## GOAL A:
Return the passage of the text on attraction from "So this is crucial" up to and including "highs and lows.", word for word.
## GOAL B:
Resume the text on attraction from where it stops.

## TEXT EXCERPT:
---------------
And this is important to know because it means that we can have some influence over who we’re attracted to and continuing to create attraction to them. And it also means we can understand how our thoughts and feelings are impacting our experience of attraction and then we can decide if we want to change it.
So this is crucial I think for a couple of reasons. For instance, if you’re trying to change your dating patterns, a lot of us get very addicted to the excitement of dating people who are inconsistent, who are hot and cold, who are into us, then not into us. And that’s because we get kind of addicted to the highs of that validation that follow the lows of that feeling of rejection.
And we can start to mistake that for exciting chemistry when that’s what we’re used to. And so, for a lot of my clients, my students, what I see is that when they start dating someone more stable, they often find them kind of boring and not exciting because they’re used to those highs and lows.
And so, using thought work to rewire your brain to create more attraction to that kind of stable person can be so helpful, as long as there’s some basis for that attraction. I was actually just coaching a client on how attraction can change over time in long-term relationships, which is the other place that this is super useful.
And she reported that her sex life with her boyfriend had gone downhill over the course of their relationship, over multiple years. So I asked her, “What were you thinking when you first got together?” And she said she was thinking thoughts like, “This is amazing, we have great sex, I’m so attracted to him, I can’t wait to touch him.”
Then I asked her what her current thoughts about their sex life were, and she said, “Our sex life isn’t great. I don’t really enjoy this. This isn’t fun. I’d rather not, this used to be better.” And I was like, right, this is not rocket science. “This is amazing, we have great sex, I can’t wait to do it,” creates a very different experience than, “I don’t enjoy this, this isn’t fun, I’d rather not, this used to be better.”
We have to remember our brains always think they’re just describing reality to us. So our brain is like, no, when it was good, I told you it was good, and now it’s bad, so I’m just showing you and telling you it’s bad. It’s just like the weather report. The thing is bad, I’m just reporting it. But that’s not the truth about brains.
Really, we are creating our results with our thoughts. If you think sex is fun and amazing, then it’s fun and amazing for you. If you think it’s boring and terrible, then it’s boring and terrible for you. Again, I’m not saying you should use thought work to make yourself attracted to someone you don’t want to be attracted to.
Whenever we’re doing something like that, the question is why are we trying to do that. But if you do want to be attracted to someone, especially if you’re already in a relationship with them and you like the relationship and you used to be attracted to them especially, you have to recognize the power of how you’re thinking about the attraction and your physical intimacy and how that’s going to impact your experience of it.
---------------
Stored records
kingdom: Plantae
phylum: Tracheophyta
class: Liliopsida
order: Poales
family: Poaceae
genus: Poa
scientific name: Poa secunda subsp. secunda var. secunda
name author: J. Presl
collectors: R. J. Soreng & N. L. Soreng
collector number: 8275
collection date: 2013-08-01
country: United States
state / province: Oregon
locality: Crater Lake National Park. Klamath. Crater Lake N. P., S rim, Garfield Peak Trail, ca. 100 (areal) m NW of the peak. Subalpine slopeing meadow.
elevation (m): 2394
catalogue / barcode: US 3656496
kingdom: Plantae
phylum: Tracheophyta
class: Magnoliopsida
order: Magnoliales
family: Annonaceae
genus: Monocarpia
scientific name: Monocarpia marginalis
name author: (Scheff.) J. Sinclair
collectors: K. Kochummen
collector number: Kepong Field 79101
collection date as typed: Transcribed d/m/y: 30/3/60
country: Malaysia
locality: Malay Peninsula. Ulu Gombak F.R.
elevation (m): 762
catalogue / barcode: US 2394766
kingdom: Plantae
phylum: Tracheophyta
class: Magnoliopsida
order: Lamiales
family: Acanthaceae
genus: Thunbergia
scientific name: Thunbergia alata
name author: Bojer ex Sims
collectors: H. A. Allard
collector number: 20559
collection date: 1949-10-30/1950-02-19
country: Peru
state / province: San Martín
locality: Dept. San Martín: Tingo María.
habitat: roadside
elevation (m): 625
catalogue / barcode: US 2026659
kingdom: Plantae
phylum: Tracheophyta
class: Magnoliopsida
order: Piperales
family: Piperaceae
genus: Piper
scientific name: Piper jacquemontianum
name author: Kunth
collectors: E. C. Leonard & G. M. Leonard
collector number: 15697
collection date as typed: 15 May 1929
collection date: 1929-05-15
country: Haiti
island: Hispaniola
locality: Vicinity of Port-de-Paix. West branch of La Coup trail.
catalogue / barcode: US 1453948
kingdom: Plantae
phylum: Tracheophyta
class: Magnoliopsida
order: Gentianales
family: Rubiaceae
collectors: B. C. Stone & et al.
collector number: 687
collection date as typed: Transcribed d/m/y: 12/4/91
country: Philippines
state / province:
---------------
## REPLY A:
So this is crucial I think for a couple of reasons. For instance, if you’re trying to change your dating patterns, a lot of us get very addicted to the excitement of dating people who are inconsistent, who are hot and cold, who are into us, then not into us. And that’s because we get kind of addicted to the highs of that validation that follow the lows of that feeling of rejection.
And we can start to mistake that for exciting chemistry when that’s what we’re used to. And so, for a lot of my clients, my students, what I see is that when they start dating someone more stable, they often find them kind of boring and not exciting because they’re used to those highs and lows.

## REPLY B:
If you want to create more attraction to your partner, you can. You just have to get into your thoughts about them. And some of those thoughts may be about the sex and the attraction, and some of them just may be how you’re thinking about your partner and the relationship in general.
If you spend all of your time thinking about how your partner isn’t following your manual for what they do around the house or what kind of conversation they make with you or how they do their hair, you’re unlikely to want to jump them. You have to consciously choose thoughts to think about your partner’s desirability and enjoying sex in order to create that desire.
So, think back to what you used to think about your partner when you felt more attracted or you were more sexually motivated and focus on practicing those thoughts. And if you can’t go there yet, that’s okay. As always, you can always work with neutral thoughts that are easier to believe like, “Sex feels good once we get going,” or, “I’m willing to give this a try and see if I get into it.”
A lot of times, what’s happening is that our thoughts about how sex should be or how it used to be get in the way of us appreciating what it’s like now. So I hear from a lot of my students like, “Well, once we get into it, I enjoy it, but in the beginning, I don’t want to and in the beginning of having sex and in the beginning of the relationship, I used to want to all the time. So I just keep thinking about how I used to want to all the time and now I don’t.”
I’m like, that is a terrible thing to be thinking about, right? That’s a terrible thing to be focusing on. Like, that’s like saying, “When I go for a run, I enjoy 90% of it. The first 10% sucks. But instead of thinking about the 90% I enjoy, I just constantly think about how 10 years ago when I used to go running, I enjoyed 100% of it.”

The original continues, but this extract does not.